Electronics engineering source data
•••

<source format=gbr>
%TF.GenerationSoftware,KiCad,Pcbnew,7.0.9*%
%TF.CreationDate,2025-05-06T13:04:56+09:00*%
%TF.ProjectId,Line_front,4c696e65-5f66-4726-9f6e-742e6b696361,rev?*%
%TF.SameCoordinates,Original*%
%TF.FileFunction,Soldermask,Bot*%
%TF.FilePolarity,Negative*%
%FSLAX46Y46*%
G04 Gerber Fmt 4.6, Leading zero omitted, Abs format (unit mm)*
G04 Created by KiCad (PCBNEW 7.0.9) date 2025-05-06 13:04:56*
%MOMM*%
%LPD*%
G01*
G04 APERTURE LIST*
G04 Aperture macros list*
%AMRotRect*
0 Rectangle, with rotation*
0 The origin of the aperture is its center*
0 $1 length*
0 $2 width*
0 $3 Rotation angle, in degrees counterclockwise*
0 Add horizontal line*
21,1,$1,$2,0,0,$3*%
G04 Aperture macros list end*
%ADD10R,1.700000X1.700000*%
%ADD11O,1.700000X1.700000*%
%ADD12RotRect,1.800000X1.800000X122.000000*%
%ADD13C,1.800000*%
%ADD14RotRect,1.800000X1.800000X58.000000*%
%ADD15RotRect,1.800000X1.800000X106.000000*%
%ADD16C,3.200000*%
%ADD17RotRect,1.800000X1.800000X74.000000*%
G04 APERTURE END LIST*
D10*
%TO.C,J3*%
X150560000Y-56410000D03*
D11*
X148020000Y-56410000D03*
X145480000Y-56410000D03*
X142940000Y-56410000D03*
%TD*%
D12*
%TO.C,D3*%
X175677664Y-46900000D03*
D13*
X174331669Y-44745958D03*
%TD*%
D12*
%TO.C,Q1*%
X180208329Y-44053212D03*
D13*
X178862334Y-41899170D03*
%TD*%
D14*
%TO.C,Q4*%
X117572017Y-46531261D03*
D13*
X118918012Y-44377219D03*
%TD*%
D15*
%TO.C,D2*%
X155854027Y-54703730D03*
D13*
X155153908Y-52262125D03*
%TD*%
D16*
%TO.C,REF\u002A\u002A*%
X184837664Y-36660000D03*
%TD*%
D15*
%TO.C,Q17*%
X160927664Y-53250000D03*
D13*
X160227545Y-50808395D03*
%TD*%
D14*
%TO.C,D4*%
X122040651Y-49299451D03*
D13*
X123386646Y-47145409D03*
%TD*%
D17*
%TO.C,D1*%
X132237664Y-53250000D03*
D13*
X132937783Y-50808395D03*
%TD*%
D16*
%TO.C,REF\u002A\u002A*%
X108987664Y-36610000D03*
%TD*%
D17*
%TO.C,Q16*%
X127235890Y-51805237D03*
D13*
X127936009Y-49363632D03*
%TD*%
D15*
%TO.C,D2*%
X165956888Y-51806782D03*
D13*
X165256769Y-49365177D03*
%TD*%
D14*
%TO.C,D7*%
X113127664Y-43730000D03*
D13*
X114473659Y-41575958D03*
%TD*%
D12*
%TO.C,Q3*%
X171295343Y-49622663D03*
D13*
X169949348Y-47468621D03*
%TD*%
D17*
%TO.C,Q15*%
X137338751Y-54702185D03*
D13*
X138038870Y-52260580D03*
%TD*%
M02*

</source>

•••

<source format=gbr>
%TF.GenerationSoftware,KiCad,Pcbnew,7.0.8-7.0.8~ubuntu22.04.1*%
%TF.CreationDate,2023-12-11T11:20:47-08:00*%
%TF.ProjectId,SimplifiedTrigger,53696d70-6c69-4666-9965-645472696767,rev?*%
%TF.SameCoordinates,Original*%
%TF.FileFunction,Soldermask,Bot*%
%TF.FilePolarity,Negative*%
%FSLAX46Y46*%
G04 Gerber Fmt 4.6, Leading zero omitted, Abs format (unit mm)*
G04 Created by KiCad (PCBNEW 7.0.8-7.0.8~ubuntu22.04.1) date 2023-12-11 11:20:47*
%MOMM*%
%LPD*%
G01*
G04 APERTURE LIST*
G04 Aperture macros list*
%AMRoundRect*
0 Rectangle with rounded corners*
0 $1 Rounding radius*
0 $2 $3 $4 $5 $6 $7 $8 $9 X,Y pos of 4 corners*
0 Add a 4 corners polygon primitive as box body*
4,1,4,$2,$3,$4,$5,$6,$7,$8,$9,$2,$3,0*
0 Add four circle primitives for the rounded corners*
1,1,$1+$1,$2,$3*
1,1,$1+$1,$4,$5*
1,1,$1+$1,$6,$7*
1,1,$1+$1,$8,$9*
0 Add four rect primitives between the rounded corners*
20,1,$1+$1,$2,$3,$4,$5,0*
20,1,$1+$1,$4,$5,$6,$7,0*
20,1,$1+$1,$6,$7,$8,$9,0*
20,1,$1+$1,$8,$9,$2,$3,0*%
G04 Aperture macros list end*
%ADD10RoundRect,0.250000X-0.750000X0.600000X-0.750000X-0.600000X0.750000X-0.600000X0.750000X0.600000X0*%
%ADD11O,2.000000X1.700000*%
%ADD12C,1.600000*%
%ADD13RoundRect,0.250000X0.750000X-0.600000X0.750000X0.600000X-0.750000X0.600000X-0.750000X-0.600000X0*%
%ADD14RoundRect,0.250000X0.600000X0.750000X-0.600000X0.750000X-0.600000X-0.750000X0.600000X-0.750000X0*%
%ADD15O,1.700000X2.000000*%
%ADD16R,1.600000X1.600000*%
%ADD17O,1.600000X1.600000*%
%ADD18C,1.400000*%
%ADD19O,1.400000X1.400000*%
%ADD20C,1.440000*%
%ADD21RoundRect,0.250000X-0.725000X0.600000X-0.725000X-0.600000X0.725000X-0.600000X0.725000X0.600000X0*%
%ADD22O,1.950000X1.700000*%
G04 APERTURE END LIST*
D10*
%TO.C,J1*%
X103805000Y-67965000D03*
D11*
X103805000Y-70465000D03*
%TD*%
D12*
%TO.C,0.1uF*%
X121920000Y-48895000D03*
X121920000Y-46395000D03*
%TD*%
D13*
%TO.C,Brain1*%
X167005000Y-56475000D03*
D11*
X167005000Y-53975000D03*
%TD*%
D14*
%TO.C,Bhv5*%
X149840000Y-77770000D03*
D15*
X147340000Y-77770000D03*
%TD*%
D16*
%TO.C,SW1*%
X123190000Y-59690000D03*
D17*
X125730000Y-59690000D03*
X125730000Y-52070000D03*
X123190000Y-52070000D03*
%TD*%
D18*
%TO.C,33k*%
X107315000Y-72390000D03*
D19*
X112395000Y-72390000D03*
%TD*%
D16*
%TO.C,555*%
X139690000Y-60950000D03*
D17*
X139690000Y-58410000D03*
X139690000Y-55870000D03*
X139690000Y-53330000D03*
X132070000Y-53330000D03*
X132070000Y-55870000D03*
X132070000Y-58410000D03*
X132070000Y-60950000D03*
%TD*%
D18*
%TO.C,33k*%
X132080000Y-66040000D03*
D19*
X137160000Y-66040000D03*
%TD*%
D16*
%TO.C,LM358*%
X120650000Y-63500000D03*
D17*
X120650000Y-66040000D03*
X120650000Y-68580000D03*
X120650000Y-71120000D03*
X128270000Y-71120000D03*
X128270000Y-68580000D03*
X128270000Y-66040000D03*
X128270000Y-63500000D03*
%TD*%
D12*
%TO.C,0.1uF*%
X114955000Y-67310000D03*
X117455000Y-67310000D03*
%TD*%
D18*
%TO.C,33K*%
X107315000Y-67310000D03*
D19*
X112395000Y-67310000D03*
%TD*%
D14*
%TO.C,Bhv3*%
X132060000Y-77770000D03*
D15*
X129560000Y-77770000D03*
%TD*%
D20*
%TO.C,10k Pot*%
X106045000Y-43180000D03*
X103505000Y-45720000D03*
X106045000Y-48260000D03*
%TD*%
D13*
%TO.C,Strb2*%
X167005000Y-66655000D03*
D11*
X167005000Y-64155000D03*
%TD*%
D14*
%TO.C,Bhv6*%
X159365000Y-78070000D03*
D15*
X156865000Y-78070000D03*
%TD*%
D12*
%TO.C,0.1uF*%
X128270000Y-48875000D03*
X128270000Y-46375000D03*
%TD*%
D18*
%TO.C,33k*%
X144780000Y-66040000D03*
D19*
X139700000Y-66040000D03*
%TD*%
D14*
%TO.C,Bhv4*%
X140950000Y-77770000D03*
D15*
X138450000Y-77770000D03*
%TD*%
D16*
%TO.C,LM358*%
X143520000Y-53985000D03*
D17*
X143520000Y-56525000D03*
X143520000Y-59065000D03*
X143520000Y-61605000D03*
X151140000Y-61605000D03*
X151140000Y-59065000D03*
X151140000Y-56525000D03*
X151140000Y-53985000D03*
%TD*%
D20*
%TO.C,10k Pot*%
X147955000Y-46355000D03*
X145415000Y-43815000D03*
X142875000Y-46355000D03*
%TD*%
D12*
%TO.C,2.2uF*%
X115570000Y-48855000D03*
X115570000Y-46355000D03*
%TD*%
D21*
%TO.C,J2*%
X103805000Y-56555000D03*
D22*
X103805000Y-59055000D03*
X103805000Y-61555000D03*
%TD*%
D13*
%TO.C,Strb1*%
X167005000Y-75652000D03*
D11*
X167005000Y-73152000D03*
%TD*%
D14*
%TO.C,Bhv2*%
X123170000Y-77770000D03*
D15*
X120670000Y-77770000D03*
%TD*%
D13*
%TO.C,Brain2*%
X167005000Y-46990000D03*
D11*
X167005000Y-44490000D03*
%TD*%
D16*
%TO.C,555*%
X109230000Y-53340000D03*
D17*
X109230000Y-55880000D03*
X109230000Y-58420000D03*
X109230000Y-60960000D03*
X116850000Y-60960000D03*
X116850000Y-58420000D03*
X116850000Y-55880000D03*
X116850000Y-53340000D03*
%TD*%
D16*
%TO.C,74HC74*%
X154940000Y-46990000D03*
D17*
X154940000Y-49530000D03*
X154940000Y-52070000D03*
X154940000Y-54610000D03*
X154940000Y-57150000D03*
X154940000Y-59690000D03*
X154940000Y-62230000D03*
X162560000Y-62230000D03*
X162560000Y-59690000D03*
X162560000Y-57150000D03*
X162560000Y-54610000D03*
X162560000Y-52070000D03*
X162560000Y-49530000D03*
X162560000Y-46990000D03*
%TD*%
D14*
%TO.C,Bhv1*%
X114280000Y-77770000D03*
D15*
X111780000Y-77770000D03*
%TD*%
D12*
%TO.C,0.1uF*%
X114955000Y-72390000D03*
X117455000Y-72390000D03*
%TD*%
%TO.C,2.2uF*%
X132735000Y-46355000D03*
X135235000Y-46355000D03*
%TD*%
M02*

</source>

•••

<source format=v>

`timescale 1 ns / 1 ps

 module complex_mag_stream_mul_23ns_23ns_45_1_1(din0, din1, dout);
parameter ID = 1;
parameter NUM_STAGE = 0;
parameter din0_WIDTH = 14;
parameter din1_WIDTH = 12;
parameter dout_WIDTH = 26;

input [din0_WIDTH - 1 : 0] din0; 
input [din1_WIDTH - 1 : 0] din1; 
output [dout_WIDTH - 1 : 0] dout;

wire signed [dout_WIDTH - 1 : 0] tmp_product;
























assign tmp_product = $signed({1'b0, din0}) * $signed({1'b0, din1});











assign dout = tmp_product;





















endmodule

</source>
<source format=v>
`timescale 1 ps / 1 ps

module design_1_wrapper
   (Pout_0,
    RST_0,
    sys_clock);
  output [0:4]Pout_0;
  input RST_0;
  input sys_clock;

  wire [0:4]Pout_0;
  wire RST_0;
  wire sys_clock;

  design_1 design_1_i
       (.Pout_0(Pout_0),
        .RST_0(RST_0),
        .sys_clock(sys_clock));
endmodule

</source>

•••

Copy, from the lines above, each one that holds "ProjectId".

%TF.ProjectId,Line_front,4c696e65-5f66-4726-9f6e-742e6b696361,rev?*%
%TF.ProjectId,SimplifiedTrigger,53696d70-6c69-4666-9965-645472696767,rev?*%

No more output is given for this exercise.